The previously undiscovered materials were found in the Bibliothèque nationale de France and a private archive in Boston. The lyrics for some of the songs were never unearthed, and in these pieces the vocal line has been replaced by a violin.
Read more: A new piece by Chopin has been discovered after almost 200 years
Alexandre Tharaud said of the album: “Satie remains very much an enigmatic figure today, held in enormous regard at the same time as being largely misunderstood and almost unknown… it is up to us to look beyond the Gnossiennes and the Gymnopédies, to try our sincere best to get closer to the music and to pay real attention.”
Alexandre Tharaud plays Satie’s Mélodie en 9-8 (ft. Nemanja)
Satie was scorned by the establishment around him when he was alive: his music was full of gags, witty titles and was often accompanied by poems or extramusical texts.
And his eccentricities weren’t just apparent in his music.

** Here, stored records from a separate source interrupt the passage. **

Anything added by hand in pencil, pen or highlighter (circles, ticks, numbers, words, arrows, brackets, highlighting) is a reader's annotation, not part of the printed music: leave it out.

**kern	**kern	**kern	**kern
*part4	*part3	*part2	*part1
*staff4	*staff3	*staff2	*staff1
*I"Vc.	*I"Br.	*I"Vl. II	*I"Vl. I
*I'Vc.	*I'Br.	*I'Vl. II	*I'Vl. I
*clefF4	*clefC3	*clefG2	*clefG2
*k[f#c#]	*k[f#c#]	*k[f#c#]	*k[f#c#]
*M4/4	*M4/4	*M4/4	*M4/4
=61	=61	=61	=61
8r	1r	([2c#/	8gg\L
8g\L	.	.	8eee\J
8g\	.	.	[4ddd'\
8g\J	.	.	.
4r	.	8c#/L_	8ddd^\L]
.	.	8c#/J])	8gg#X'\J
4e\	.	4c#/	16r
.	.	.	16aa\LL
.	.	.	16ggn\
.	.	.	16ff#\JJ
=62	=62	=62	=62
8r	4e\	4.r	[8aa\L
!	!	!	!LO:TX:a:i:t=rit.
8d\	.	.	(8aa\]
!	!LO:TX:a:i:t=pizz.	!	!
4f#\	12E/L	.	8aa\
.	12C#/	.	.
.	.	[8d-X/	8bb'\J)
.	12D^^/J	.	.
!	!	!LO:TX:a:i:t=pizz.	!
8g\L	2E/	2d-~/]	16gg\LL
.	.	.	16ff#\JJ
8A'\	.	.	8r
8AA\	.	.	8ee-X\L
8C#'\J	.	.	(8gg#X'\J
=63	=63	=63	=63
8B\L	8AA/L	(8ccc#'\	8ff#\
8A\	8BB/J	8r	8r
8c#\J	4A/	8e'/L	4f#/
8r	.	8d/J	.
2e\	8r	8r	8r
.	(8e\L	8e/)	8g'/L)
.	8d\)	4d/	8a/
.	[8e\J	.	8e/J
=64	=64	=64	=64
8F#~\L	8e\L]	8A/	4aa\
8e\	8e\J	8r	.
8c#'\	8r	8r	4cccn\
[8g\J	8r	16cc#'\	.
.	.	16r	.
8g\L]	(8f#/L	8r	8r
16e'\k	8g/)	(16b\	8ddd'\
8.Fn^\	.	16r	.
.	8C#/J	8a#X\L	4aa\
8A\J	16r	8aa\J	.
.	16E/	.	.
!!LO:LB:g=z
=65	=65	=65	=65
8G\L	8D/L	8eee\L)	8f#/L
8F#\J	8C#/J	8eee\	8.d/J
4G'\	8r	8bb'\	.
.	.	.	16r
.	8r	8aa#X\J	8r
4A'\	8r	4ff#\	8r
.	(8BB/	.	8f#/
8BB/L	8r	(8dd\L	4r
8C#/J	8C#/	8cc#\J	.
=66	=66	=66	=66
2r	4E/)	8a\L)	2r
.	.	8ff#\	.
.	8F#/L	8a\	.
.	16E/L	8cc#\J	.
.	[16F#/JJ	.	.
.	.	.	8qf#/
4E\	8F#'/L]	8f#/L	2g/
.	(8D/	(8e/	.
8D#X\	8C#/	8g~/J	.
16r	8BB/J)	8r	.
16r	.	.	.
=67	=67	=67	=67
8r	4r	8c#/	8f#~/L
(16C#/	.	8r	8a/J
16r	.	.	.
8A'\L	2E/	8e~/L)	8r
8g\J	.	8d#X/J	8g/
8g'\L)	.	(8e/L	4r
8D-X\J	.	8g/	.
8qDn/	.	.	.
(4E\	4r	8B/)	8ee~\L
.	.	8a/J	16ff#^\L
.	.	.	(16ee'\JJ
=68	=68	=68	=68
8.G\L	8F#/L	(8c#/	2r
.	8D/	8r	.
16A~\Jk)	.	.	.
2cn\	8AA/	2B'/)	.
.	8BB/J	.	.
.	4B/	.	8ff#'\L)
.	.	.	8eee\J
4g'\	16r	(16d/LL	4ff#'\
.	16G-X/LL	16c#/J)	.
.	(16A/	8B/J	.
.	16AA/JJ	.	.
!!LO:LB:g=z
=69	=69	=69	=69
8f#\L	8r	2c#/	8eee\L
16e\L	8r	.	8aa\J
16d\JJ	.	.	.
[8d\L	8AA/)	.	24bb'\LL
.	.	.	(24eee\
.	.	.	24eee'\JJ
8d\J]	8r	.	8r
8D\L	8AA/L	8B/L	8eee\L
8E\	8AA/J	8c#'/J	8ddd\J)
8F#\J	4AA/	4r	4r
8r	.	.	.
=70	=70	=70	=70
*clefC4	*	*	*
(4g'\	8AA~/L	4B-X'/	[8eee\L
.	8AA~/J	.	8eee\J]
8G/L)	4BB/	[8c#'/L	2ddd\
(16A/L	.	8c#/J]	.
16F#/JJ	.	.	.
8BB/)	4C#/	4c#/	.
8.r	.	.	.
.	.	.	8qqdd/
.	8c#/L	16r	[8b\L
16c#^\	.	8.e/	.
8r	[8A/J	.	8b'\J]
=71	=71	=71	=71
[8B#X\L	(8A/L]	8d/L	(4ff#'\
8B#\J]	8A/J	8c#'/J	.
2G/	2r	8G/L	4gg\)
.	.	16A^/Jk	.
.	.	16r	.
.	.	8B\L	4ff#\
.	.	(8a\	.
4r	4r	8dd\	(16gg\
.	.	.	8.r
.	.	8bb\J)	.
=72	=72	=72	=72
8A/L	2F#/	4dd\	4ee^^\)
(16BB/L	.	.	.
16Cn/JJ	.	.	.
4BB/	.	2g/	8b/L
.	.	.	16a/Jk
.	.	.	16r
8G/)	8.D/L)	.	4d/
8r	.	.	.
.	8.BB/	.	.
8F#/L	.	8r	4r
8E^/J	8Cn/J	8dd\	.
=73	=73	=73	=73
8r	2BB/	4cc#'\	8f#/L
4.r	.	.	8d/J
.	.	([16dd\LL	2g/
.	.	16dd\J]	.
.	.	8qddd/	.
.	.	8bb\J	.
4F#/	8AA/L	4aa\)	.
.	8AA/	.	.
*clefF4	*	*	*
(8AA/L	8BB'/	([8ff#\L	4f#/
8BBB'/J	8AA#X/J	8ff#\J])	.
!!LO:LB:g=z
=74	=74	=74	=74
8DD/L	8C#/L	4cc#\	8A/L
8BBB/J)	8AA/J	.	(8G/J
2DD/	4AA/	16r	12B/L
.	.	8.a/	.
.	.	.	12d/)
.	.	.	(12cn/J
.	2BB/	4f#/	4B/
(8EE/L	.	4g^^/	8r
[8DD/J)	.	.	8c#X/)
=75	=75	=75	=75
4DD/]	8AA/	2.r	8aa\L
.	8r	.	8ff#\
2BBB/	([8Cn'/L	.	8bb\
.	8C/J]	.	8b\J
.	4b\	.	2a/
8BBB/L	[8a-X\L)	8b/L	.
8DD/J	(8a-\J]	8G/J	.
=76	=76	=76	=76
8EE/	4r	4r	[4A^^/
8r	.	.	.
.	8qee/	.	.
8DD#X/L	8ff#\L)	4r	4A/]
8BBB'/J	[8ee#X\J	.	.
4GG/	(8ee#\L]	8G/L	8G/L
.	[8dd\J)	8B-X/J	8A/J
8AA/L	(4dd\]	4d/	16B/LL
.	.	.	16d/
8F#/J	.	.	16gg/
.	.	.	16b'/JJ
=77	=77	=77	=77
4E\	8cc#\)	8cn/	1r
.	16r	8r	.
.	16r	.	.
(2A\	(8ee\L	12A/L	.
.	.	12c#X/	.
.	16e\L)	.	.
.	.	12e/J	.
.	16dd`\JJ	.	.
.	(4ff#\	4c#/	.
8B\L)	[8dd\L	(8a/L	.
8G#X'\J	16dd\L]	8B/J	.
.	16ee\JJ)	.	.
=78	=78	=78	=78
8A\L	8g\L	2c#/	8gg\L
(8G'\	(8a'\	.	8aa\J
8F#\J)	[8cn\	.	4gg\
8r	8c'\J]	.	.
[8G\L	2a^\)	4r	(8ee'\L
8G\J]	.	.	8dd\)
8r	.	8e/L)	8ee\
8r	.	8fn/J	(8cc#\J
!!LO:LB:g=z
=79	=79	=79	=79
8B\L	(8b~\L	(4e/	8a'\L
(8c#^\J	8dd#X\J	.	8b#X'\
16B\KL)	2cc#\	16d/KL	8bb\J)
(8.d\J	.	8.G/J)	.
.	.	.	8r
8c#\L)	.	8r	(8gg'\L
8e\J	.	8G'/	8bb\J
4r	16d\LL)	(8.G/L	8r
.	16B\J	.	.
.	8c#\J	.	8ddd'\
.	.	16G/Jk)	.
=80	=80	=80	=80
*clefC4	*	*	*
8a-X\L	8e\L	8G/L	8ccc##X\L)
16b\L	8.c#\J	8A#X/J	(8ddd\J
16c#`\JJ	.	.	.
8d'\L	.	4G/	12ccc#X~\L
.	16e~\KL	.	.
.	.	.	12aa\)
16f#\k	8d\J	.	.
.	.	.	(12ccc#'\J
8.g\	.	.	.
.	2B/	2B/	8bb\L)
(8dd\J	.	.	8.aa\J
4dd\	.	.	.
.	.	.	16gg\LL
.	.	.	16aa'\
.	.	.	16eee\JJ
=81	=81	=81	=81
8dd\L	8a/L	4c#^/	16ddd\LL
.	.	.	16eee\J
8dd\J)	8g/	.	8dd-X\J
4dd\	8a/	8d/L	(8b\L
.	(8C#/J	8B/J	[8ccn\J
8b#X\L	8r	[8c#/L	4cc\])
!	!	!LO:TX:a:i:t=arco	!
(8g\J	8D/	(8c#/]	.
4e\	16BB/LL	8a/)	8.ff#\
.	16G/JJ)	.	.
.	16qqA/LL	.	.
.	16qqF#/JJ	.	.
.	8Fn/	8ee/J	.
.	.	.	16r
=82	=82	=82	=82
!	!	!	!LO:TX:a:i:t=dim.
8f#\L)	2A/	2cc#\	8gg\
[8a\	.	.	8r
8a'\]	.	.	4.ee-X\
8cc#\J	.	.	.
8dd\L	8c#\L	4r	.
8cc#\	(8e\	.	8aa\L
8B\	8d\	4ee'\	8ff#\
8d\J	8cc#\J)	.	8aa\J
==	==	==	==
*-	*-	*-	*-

In his book, Memoirs of an Amnesiac, which are filled with satirical commentary, Satie claimed he only ate white foods and kept a strict timetable to his day.
“I rise at 7:18; am inspired from 10:23 to 11:47,” he wrote. “I lunch at 12:11 and leave the table at 12:14. A healthy ride on horseback round my domain follows from 1:19pm to 2:53pm.”
The digital album was released on 27 June 2025, in the lead up to the centenary of Satie’s death on 1 July 2025.